Il provvedimento è scaturito da un controllo effettuato nei giorni scorsi dalla Squadra Amministrativa della Questura, con il supporto della Squadra Mobile, nell’ambito delle verifiche sugli esercizi commerciali del territorio. Nel mirino degli agenti un’attività operante nel Rione Libertà, già sottoposta, dal giugno 2022, a misura di prevenzione patrimoniale con confisca e gestione affidata a un amministratore nominato dall’Autorità competente.

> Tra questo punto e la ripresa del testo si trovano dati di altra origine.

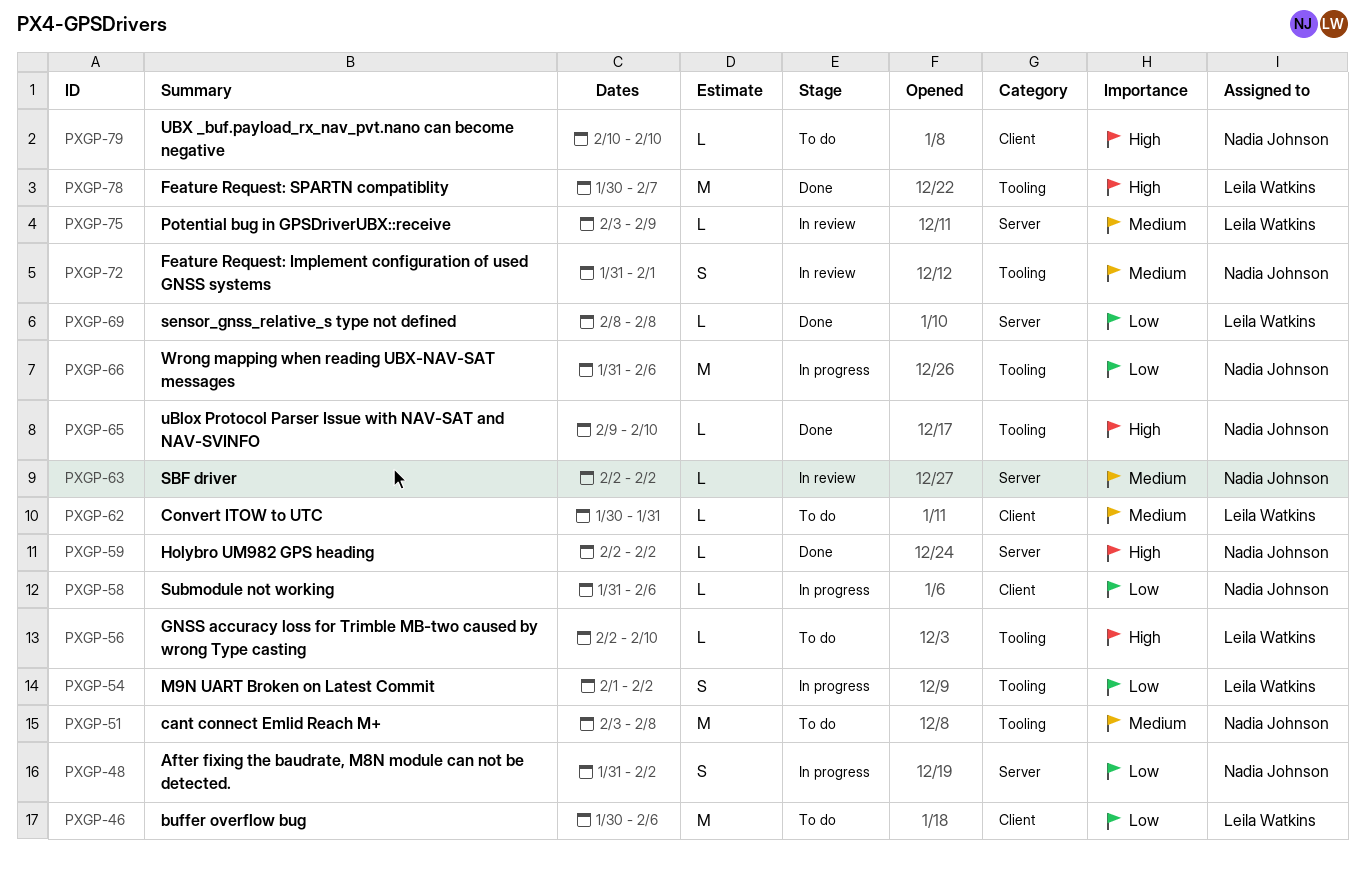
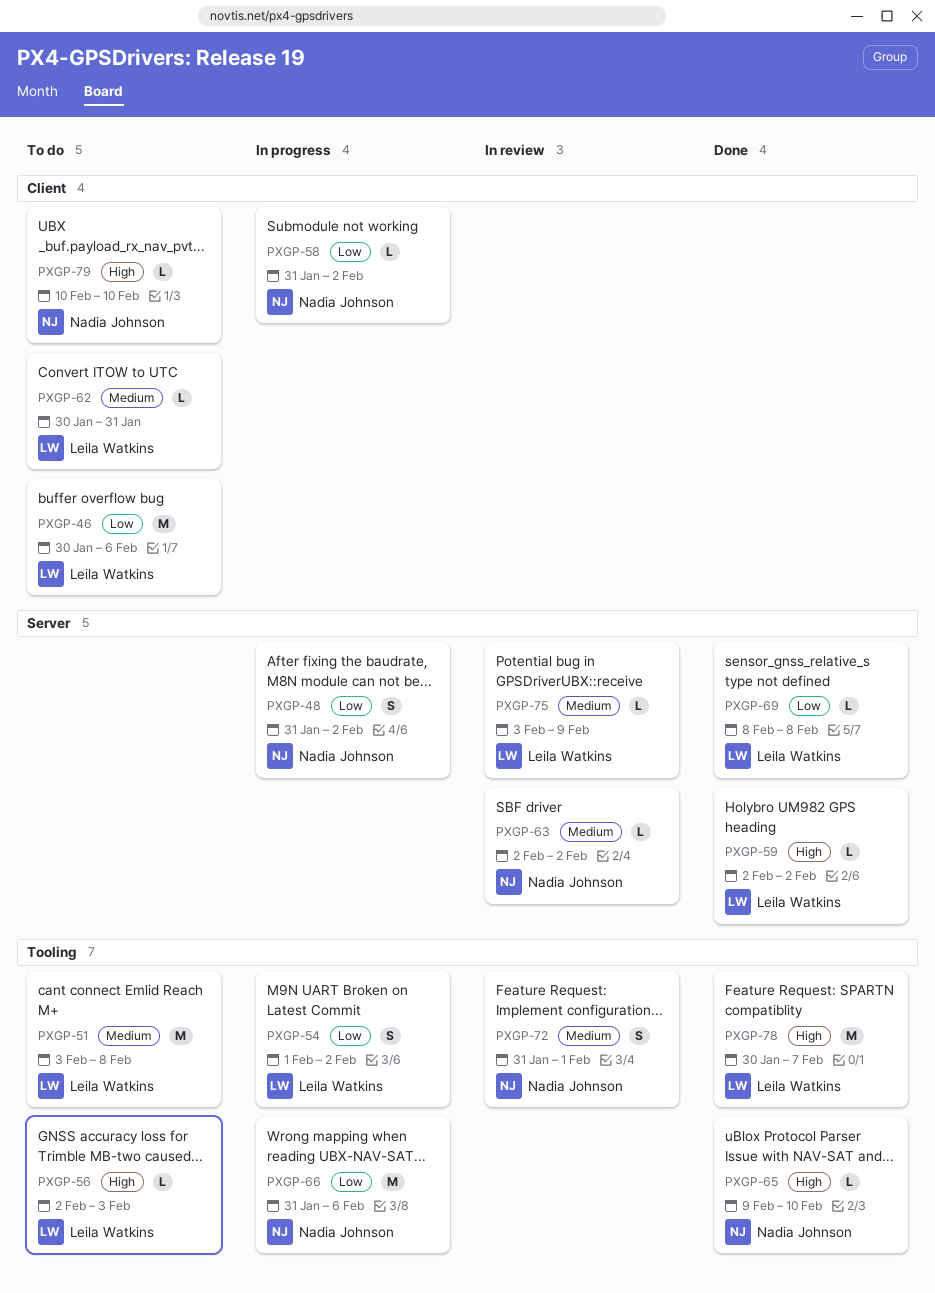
PXGP-51, owner: Nadia Johnson -> Leila Watkins
PXGP-56, due: Feb 10 -> Feb 3
PXGP-58, due: Feb 6 -> Feb 2
PXGP-59, owner: Nadia Johnson -> Leila Watkins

Durante il sopralluogo è emerso che, nonostante l’amministrazione giudiziaria in corso, l’esercizio sarebbe stato di fatto ancora gestito dalla precedente titolare, intestataria della ditta confiscata.
La donna, 49 anni, residente a Benevento, è moglie di I. N., un 51enne del posto, noto alle forze dell’ordine e con precedenti per stupefacenti. E' assistito dall'avvocato Antonio Leone, che ha ha fatto notyare come il provvedimento di eseuzione non sia mai stato notigicato all'interessato. Secondo quanto accertato dagli investigatori, avrebbe continuato a svolgere un ruolo attivo nella conduzione dell’attività.
Alla luce delle irregolarità riscontrate e del mancato rispetto delle misure di prevenzione disposte dall’Autorità nazionale per l’amministrazione e la destinazione dei beni sequestrati e confiscati alla criminalità organizzata, è stata quindi imposta la cessazione dell’attività con la conseguente chiusura dell’esercizio commerciale.